5. Rights of the data subject
The rights of the data subject are listed in the following paragraphs. If a data subject wishes to avail himself of any of these rights, he or she may, at any time, contact the Data Protection Officer of the Controller. An employee of Polytech Health & Aesthetics GmbH shall promptly ensure that the request is complied with. Requests concerning rights requiring an immediate action will be followed-up immediately.
a) Right of confirmation
b) Right of access
c) Right to rectification
d) Right to erasure (Right to be forgotten)

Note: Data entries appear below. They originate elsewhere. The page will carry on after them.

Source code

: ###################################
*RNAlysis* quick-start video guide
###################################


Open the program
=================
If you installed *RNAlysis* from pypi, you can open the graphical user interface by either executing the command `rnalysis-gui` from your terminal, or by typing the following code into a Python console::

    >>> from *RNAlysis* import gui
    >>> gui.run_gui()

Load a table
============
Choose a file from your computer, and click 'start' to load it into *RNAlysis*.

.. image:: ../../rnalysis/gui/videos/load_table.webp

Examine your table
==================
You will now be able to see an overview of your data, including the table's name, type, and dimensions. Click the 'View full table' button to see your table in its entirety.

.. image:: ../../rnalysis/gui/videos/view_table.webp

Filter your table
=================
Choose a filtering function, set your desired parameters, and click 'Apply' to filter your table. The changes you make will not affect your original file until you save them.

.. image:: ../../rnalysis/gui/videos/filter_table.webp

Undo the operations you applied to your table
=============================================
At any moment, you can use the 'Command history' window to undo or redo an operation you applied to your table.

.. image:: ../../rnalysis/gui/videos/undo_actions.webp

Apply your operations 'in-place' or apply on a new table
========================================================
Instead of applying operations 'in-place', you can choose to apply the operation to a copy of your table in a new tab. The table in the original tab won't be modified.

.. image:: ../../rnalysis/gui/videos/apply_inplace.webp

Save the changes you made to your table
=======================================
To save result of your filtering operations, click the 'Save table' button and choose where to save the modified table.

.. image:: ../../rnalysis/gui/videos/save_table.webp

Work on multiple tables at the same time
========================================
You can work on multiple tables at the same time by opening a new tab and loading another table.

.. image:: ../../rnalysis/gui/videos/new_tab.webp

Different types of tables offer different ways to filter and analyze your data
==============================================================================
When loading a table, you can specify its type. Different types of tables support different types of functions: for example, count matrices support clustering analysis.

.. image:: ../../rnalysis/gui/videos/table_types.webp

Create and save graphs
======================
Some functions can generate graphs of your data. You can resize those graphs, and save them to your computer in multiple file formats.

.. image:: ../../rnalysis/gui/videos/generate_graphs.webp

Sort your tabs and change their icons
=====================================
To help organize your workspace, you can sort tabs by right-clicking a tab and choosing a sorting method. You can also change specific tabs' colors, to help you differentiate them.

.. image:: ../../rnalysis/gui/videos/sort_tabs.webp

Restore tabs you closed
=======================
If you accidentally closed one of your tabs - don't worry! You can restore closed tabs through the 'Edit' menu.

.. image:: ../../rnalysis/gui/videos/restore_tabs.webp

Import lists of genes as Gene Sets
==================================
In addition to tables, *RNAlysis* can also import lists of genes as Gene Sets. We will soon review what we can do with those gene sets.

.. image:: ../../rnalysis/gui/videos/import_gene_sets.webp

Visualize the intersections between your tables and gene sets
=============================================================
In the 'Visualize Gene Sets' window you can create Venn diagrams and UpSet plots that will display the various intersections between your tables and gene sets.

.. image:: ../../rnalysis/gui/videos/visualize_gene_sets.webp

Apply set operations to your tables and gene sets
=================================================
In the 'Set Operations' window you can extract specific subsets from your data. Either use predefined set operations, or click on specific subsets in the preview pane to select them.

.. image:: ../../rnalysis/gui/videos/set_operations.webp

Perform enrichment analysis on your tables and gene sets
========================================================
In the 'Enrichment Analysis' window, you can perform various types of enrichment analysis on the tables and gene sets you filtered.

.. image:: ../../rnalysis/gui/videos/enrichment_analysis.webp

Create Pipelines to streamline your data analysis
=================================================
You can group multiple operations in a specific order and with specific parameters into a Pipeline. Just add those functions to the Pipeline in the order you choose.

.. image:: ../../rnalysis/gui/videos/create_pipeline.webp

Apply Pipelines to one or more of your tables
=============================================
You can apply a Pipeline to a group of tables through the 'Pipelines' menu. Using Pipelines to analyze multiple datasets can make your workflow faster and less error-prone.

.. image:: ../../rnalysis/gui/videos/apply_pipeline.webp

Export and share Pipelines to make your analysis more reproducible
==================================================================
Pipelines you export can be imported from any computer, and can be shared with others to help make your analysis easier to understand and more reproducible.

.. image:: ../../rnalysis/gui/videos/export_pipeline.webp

e) Right of restriction of processing
f) Right to data portability
g) Right to object
h) Automated individual decision-making, including profiling
i) Right to withdraw data protection consent
6. Legal basis for the processing
Art. 6(1) lit. a GDPR serves as the legal basis for processing operations for which we obtain consent for a specific processing purpose. If the processing of personal data is necessary for the performance of a contract to which the data subject is party, as is the case with this free of charge license of use agreement, the processing is based on Article 6(1) lit. b GDPR. The same applies to such processing operations which are necessary for carrying out pre-contractual measures, for example in the case of inquiries concerning our products or services. If POLYTECH is subject to a legal obligation by which processing of personal data is required, such as for the fulfillment of tax obligations, the processing is based on Art. 6(1) lit. c GDPR. In rare cases, the processing of personal data may be necessary to protect the vital interests of the data subject or of another natural person. This would be the case, for example, if a visitor were injured in our company and his name, age, health insurance data or other vital information would have to be passed on to a doctor, hospital or other third party. Then the processing would be based on Art. 6(1) lit. d GDPR. Finally, processing operations could be based on Article 6(1) lit. f GDPR. This legal basis is used for processing operations which are not covered by any of the abovementioned legal grounds, if processing is necessary for the purposes of the legitimate interests pursued by our company or by a third party, except where such interests are overridden by the interests or fundamental rights and freedoms of the data subject which require protection of personal data. Such processing operations are particularly permissible because they have been specifically mentioned by the European legislator. He considered that a legitimate interest could be assumed if the data subject is a client of the controller (Recital 47 Sentence 2 GDPR).
7. The legitimate interests pursued by the controller or by a third party
Where the processing of personal data is based on Article 6(1) lit. f GDPR our legitimate interest is to carry out our business in favor of the well-being of all our employees and the shareholders.